[Source records]

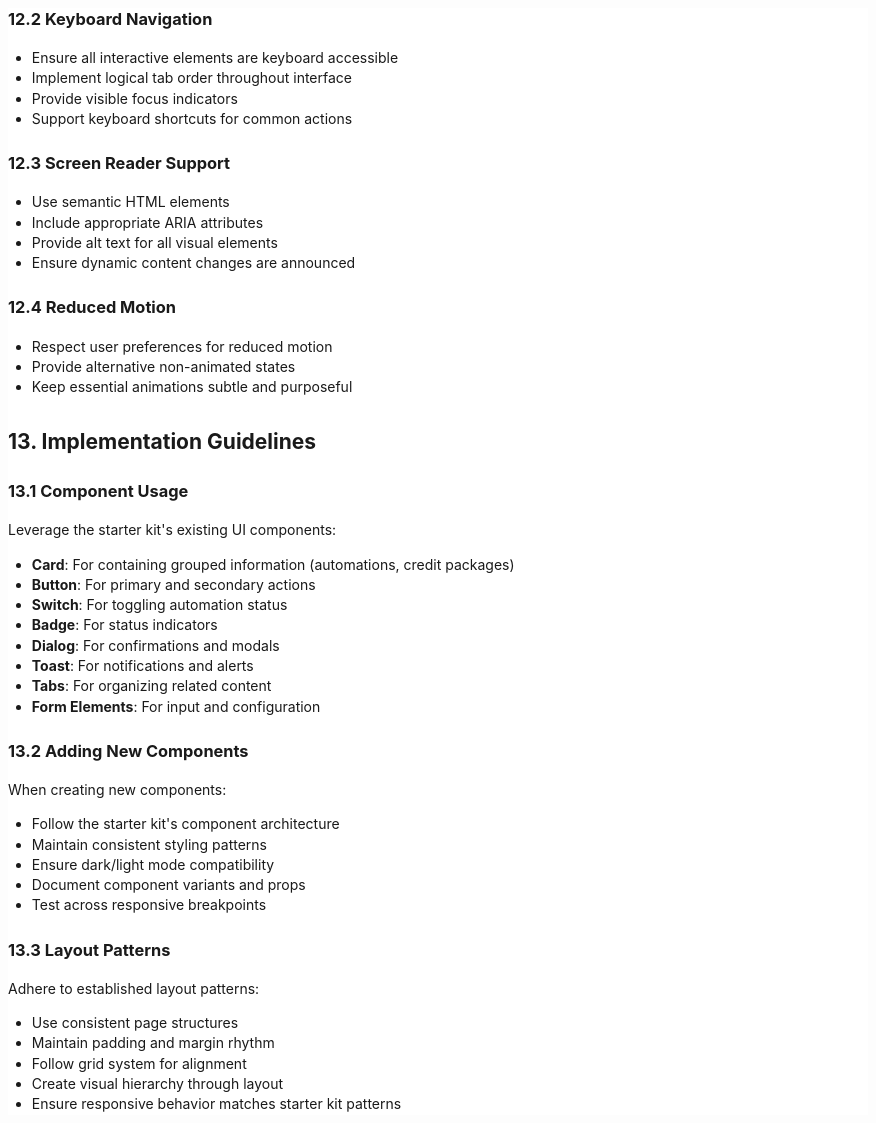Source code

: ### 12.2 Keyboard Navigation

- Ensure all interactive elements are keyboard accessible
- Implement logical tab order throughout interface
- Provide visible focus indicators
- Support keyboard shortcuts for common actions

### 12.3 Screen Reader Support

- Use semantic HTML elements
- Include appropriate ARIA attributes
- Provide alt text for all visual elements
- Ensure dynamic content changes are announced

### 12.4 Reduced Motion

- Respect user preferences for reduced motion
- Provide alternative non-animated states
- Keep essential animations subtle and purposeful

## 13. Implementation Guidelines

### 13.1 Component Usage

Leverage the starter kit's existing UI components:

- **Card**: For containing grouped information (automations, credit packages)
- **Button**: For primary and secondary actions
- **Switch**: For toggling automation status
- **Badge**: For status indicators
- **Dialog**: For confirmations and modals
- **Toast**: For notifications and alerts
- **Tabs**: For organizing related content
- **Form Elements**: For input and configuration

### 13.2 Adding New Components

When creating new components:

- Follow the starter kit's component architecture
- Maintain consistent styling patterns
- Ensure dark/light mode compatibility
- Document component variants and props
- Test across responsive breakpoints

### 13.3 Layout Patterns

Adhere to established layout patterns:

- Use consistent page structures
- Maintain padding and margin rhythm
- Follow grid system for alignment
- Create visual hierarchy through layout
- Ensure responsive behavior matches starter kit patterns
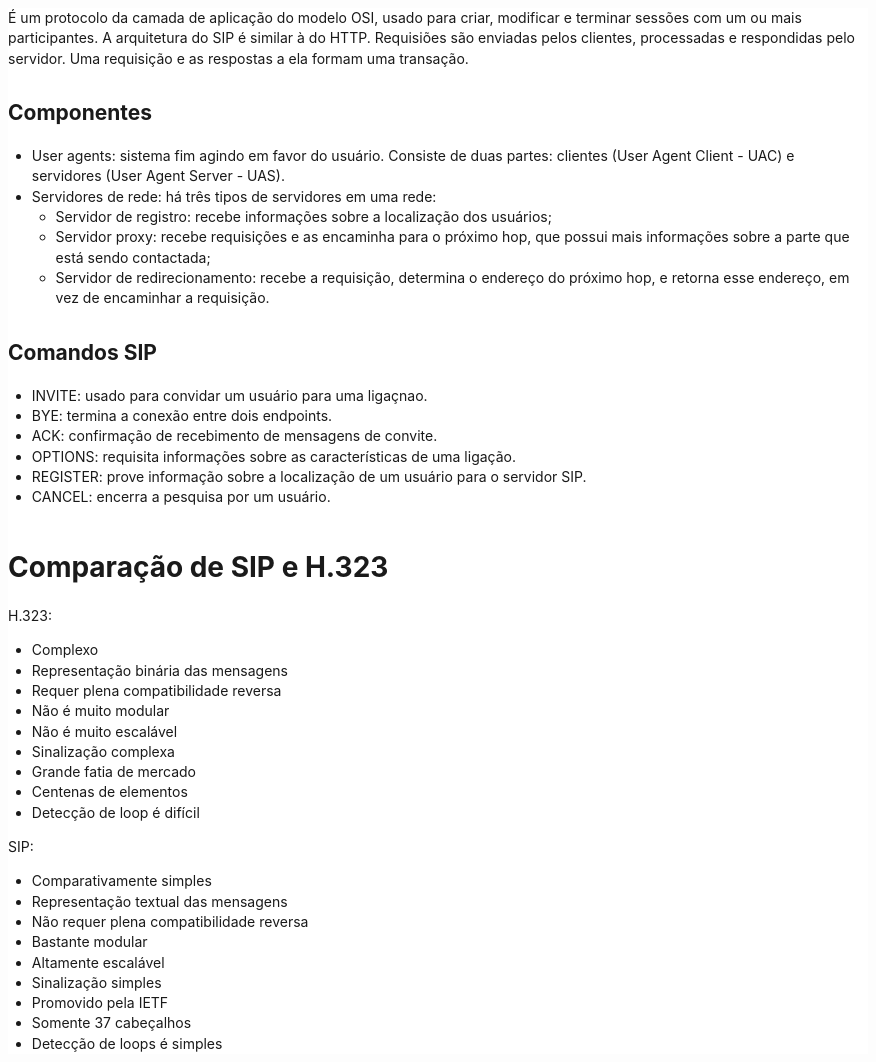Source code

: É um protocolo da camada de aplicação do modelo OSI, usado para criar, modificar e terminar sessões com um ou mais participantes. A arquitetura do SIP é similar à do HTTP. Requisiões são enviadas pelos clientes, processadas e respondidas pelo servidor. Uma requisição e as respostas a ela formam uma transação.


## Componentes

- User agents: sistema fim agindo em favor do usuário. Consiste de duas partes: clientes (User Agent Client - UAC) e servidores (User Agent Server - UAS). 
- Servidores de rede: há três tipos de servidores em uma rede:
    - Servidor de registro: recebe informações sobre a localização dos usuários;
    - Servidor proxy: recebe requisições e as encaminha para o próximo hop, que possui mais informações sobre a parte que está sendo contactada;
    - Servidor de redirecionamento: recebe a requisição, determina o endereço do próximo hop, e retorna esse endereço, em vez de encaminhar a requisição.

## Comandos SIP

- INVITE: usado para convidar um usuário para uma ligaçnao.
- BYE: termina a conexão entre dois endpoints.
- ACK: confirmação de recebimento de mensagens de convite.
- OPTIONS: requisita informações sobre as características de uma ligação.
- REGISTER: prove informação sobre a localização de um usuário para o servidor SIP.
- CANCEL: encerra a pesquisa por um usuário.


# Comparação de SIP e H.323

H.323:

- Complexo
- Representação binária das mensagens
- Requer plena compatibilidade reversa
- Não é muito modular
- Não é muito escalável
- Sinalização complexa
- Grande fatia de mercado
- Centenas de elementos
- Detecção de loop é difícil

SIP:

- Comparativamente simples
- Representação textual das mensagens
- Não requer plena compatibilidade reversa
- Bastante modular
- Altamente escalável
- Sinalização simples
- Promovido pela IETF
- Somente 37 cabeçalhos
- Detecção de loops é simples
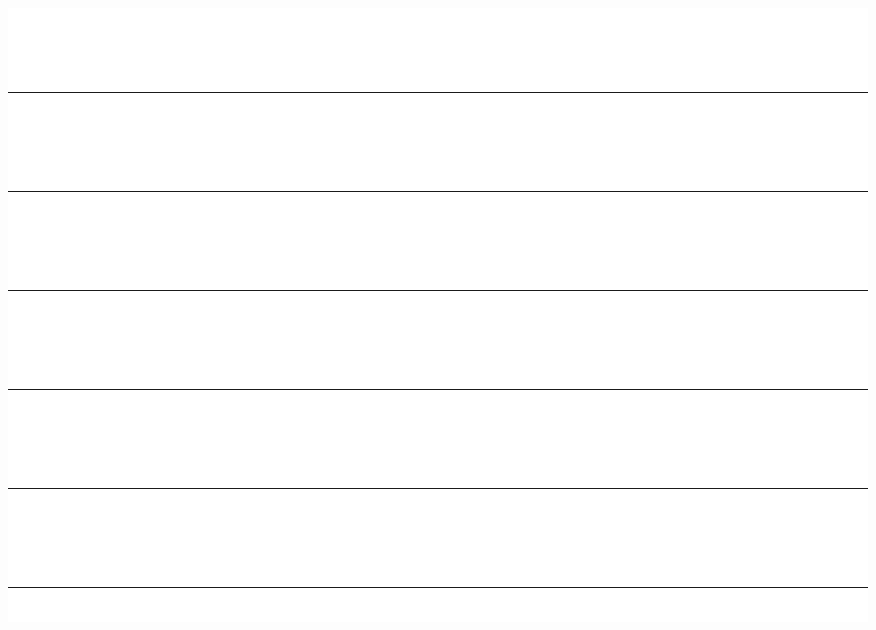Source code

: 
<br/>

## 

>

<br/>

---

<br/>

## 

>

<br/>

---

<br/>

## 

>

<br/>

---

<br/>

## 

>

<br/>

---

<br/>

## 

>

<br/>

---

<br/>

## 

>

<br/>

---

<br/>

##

> [Request]:
Pictures do not belong in the copy. Reproduce the rest of the data exactly.

> [Answer box]:
Source code

: ### 12.2 Keyboard Navigation

- Ensure all interactive elements are keyboard accessible
- Implement logical tab order throughout interface
- Provide visible focus indicators
- Support keyboard shortcuts for common actions

### 12.3 Screen Reader Support

- Use semantic HTML elements
- Include appropriate ARIA attributes
- Provide alt text for all visual elements
- Ensure dynamic content changes are announced

### 12.4 Reduced Motion

- Respect user preferences for reduced motion
- Provide alternative non-animated states
- Keep essential animations subtle and purposeful

## 13. Implementation Guidelines

### 13.1 Component Usage

Leverage the starter kit's existing UI components:

- **Card**: For containing grouped information (automations, credit packages)
- **Button**: For primary and secondary actions
- **Switch**: For toggling automation status
- **Badge**: For status indicators
- **Dialog**: For confirmations and modals
- **Toast**: For notifications and alerts
- **Tabs**: For organizing related content
- **Form Elements**: For input and configuration

### 13.2 Adding New Components

When creating new components:

- Follow the starter kit's component architecture
- Maintain consistent styling patterns
- Ensure dark/light mode compatibility
- Document component variants and props
- Test across responsive breakpoints

### 13.3 Layout Patterns

Adhere to established layout patterns:

- Use consistent page structures
- Maintain padding and margin rhythm
- Follow grid system for alignment
- Create visual hierarchy through layout
- Ensure responsive behavior matches starter kit patterns
Source code

: É um protocolo da camada de aplicação do modelo OSI, usado para criar, modificar e terminar sessões com um ou mais participantes. A arquitetura do SIP é similar à do HTTP. Requisiões são enviadas pelos clientes, processadas e respondidas pelo servidor. Uma requisição e as respostas a ela formam uma transação.


## Componentes

- User agents: sistema fim agindo em favor do usuário. Consiste de duas partes: clientes (User Agent Client - UAC) e servidores (User Agent Server - UAS). 
- Servidores de rede: há três tipos de servidores em uma rede:
    - Servidor de registro: recebe informações sobre a localização dos usuários;
    - Servidor proxy: recebe requisições e as encaminha para o próximo hop, que possui mais informações sobre a parte que está sendo contactada;
    - Servidor de redirecionamento: recebe a requisição, determina o endereço do próximo hop, e retorna esse endereço, em vez de encaminhar a requisição.

## Comandos SIP

- INVITE: usado para convidar um usuário para uma ligaçnao.
- BYE: termina a conexão entre dois endpoints.
- ACK: confirmação de recebimento de mensagens de convite.
- OPTIONS: requisita informações sobre as características de uma ligação.
- REGISTER: prove informação sobre a localização de um usuário para o servidor SIP.
- CANCEL: encerra a pesquisa por um usuário.


# Comparação de SIP e H.323

H.323:

- Complexo
- Representação binária das mensagens
- Requer plena compatibilidade reversa
- Não é muito modular
- Não é muito escalável
- Sinalização complexa
- Grande fatia de mercado
- Centenas de elementos
- Detecção de loop é difícil

SIP:

- Comparativamente simples
- Representação textual das mensagens
- Não requer plena compatibilidade reversa
- Bastante modular
- Altamente escalável
- Sinalização simples
- Promovido pela IETF
- Somente 37 cabeçalhos
- Detecção de loops é simples
Source code

: 
<br/>

## 

>

<br/>

---

<br/>

## 

>

<br/>

---

<br/>

## 

>

<br/>

---

<br/>

## 

>

<br/>

---

<br/>

## 

>

<br/>

---

<br/>

## 

>

<br/>

---

<br/>

##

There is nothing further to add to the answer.